"Baiklah kita pergi ke Ramot-Gilead dan berperang. Engkau tidak akan tercerai-berai," kata Ahab kepada Yosafat.
Kisah yang tertulis dalam 2 Tawarikh 18:28 menggambarkan momen krusial dalam sejarah Kerajaan Israel dan Yehuda. Ayat ini mencatat perkataan Ahab, raja Israel, kepada Yosafat, raja Yehuda, mengenai niat untuk berperang melawan Siria di Ramot-Gilead. Pernyataan Ahab yang penuh keyakinan, "Engkau tidak akan tercerai-berai," terdengar seperti sebuah jaminan kemenangan. Namun, dalam konteks kitab 2 Tawarikh, ayat ini menjadi pengingat kuat tentang konsekuensi dari keputusan yang dibuat tanpa hikmat ilahi.
Hubungan antara Ahab dan Yosafat adalah contoh perpaduan yang tidak bijaksana antara kebaikan dan kejahatan. Yosafat dikenal sebagai raja yang berusaha berjalan di jalan Tuhan, membuang berhala-berhala dan mencari Tuhan. Namun, ia terjerat dalam persekutuan yang berbahaya dengan Ahab, seorang raja yang terkenal karena kejahatannya, termasuk menyembah dewa-dewa asing dan menganiaya nabi-nabi Tuhan. Keengganan Yosafat untuk menolak ajakan Ahab, atau kegagalannya untuk sepenuhnya menguji kebenaran perkataan Ahab, membawanya ke ambang malapetaka.
Sebelum ayat ini diucapkan, Alkitab mencatat adanya berbagai nabi yang memberikan nasihat kepada Ahab. Sebagian besar nabi, yang tampaknya lebih tertarik menyenangkan raja, memberikan ramalan yang manis dan optimis. Namun, ada satu nabi yang setia, Mikha bin Yimla, yang datang dengan pesan dari Tuhan yang sangat berbeda. Mikha dengan jelas menyatakan bahwa Israel akan tercerai-berai dan raja-raja mereka akan melarikan diri tanpa pertolongan.

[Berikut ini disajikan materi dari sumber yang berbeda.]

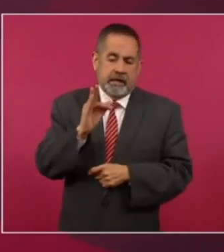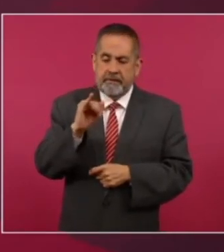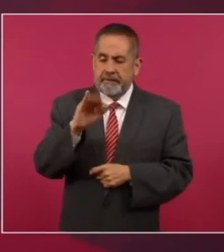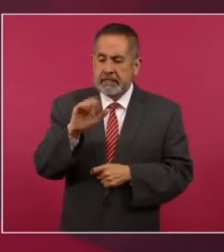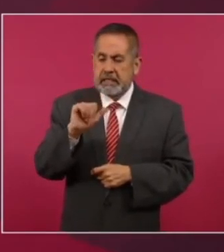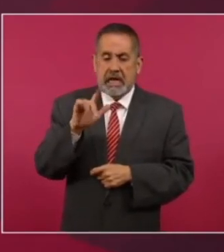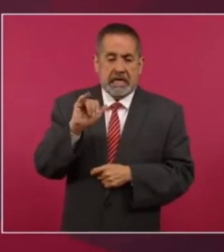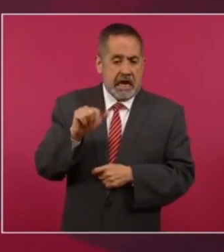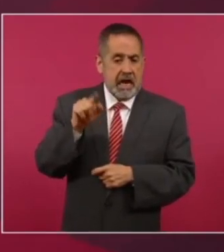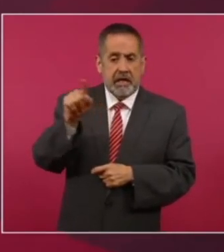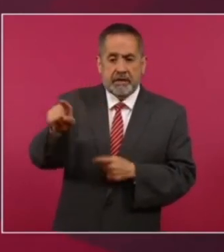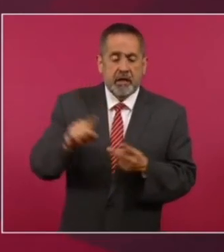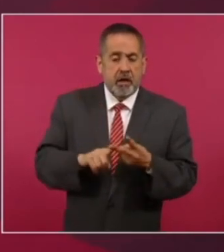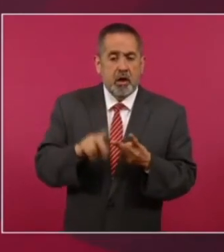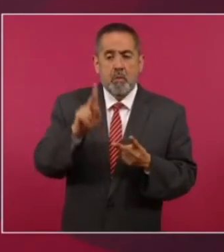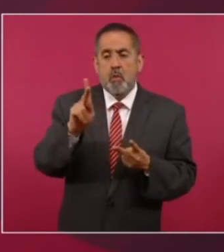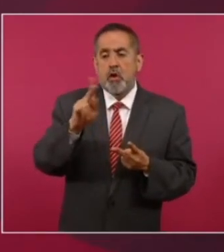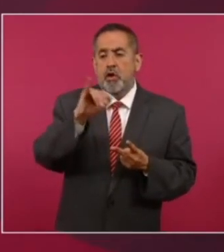Poder Judicial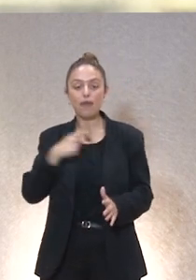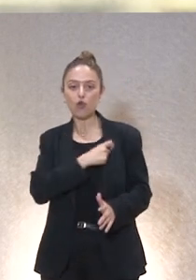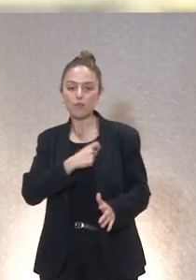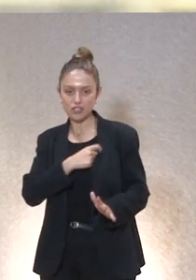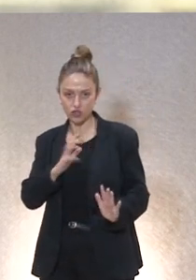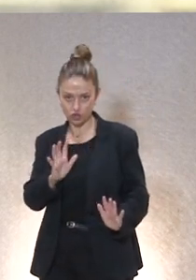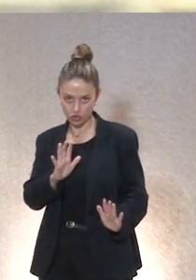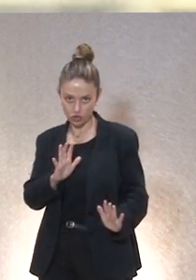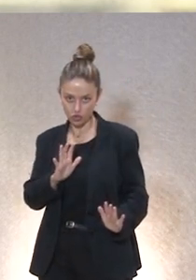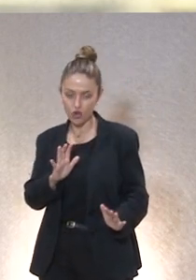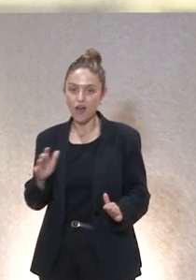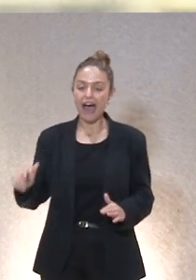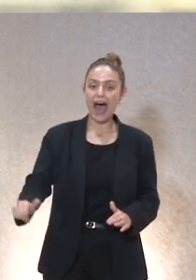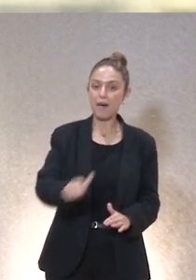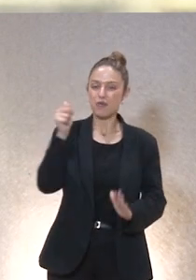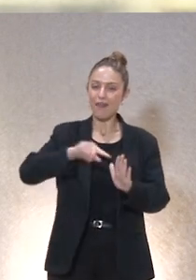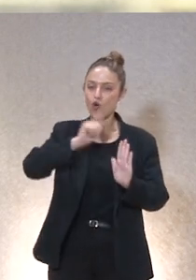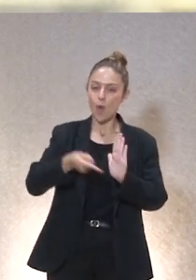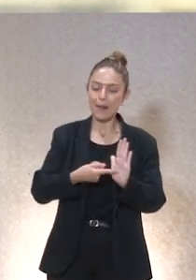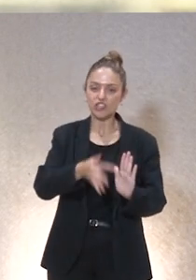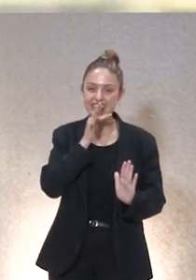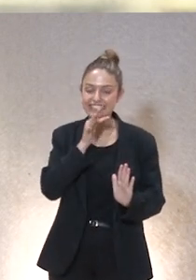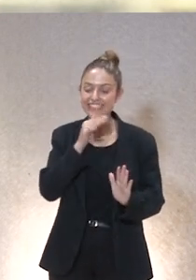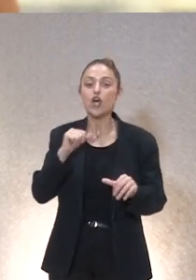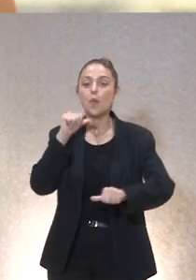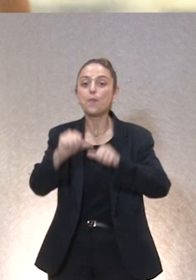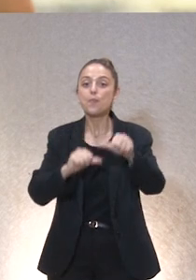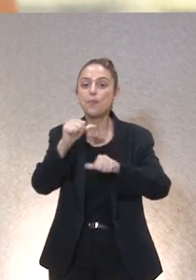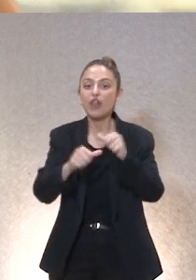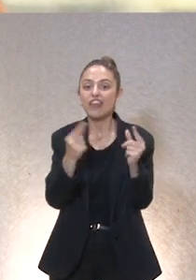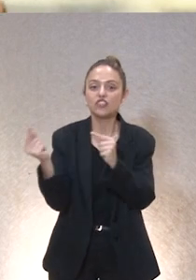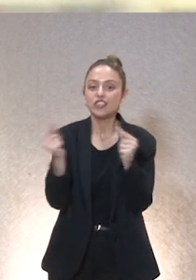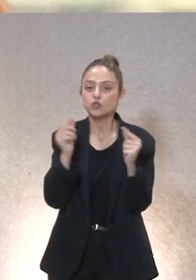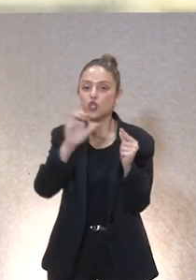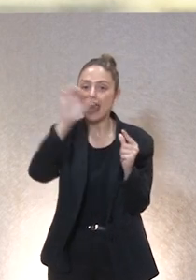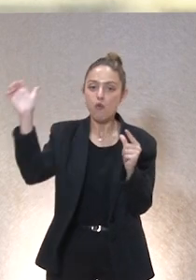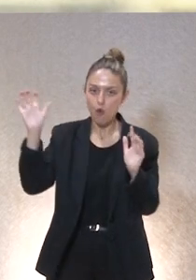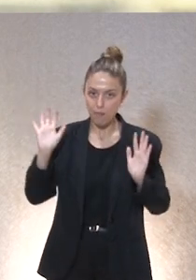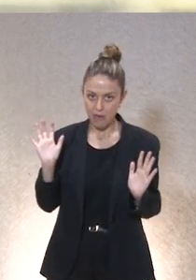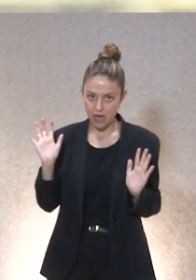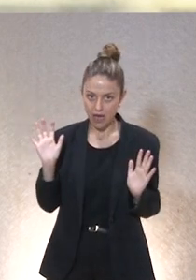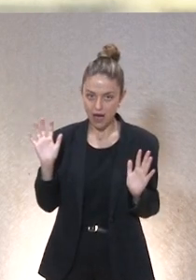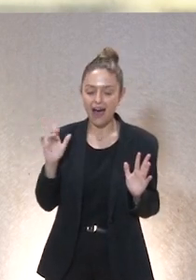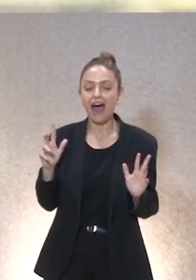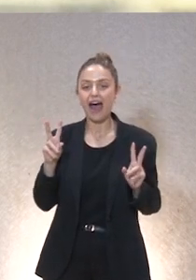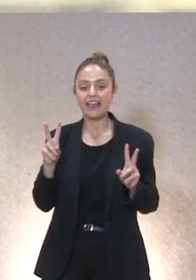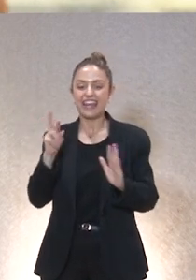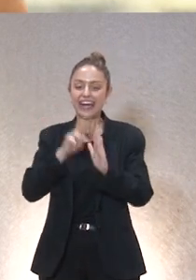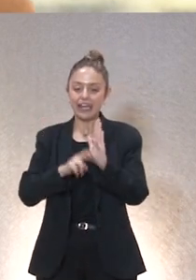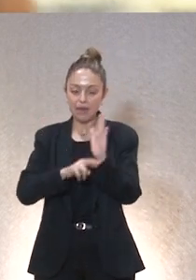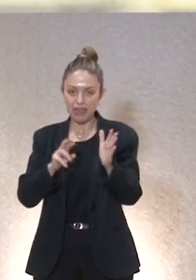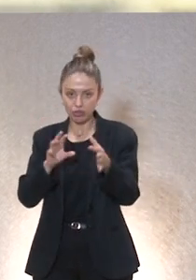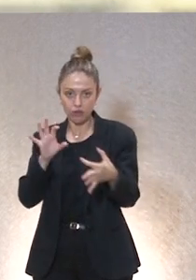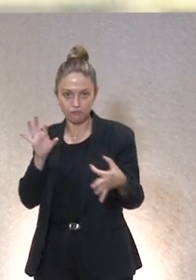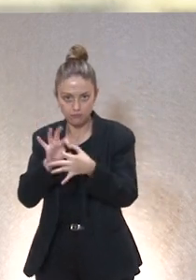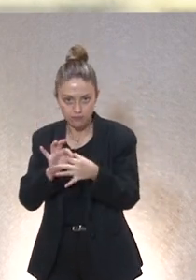no está aprobado totalmente sino que se ha iniciado el proceso de discusión en la Unión Europea respecto al reglamento que va a regir ahora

Pesan Mikha ini bertentangan total dengan apa yang dikatakan oleh para nabi palsu dan apa yang diinginkan Ahab. Terlepas dari ketidaknyamanan dan penolakan yang dihadapi Mikha, pesannya adalah suara kebenaran yang harus didengar oleh Yosafat. Kepercayaan Yosafat pada Ahab, yang mungkin didasarkan pada kesepakatan politik atau janji keamanan, mengesampingkan peringatan ilahi yang jelas. Ayat 28, oleh karena itu, bukan hanya sebuah pernyataan, tetapi representasi dari sebuah pilihan yang tergesa-gesa dan tanpa dasar rohani.
Kisah 2 Tawarikh 18:28 mengajarkan banyak pelajaran berharga bagi kita hari ini. Pertama, pentingnya bijaksana dalam memilih teman dan sekutu. Bergaul dengan orang-orang yang tidak berjalan di jalan Tuhan dapat membawa kita menjauh dari tujuan rohani kita. Kedua, kita perlu belajar membedakan suara kebenaran dari suara kebohongan. Dalam dunia yang penuh dengan berbagai opini dan nasihat, kita harus mencari hikmat dari sumber yang terpercaya, terutama dari Firman Tuhan.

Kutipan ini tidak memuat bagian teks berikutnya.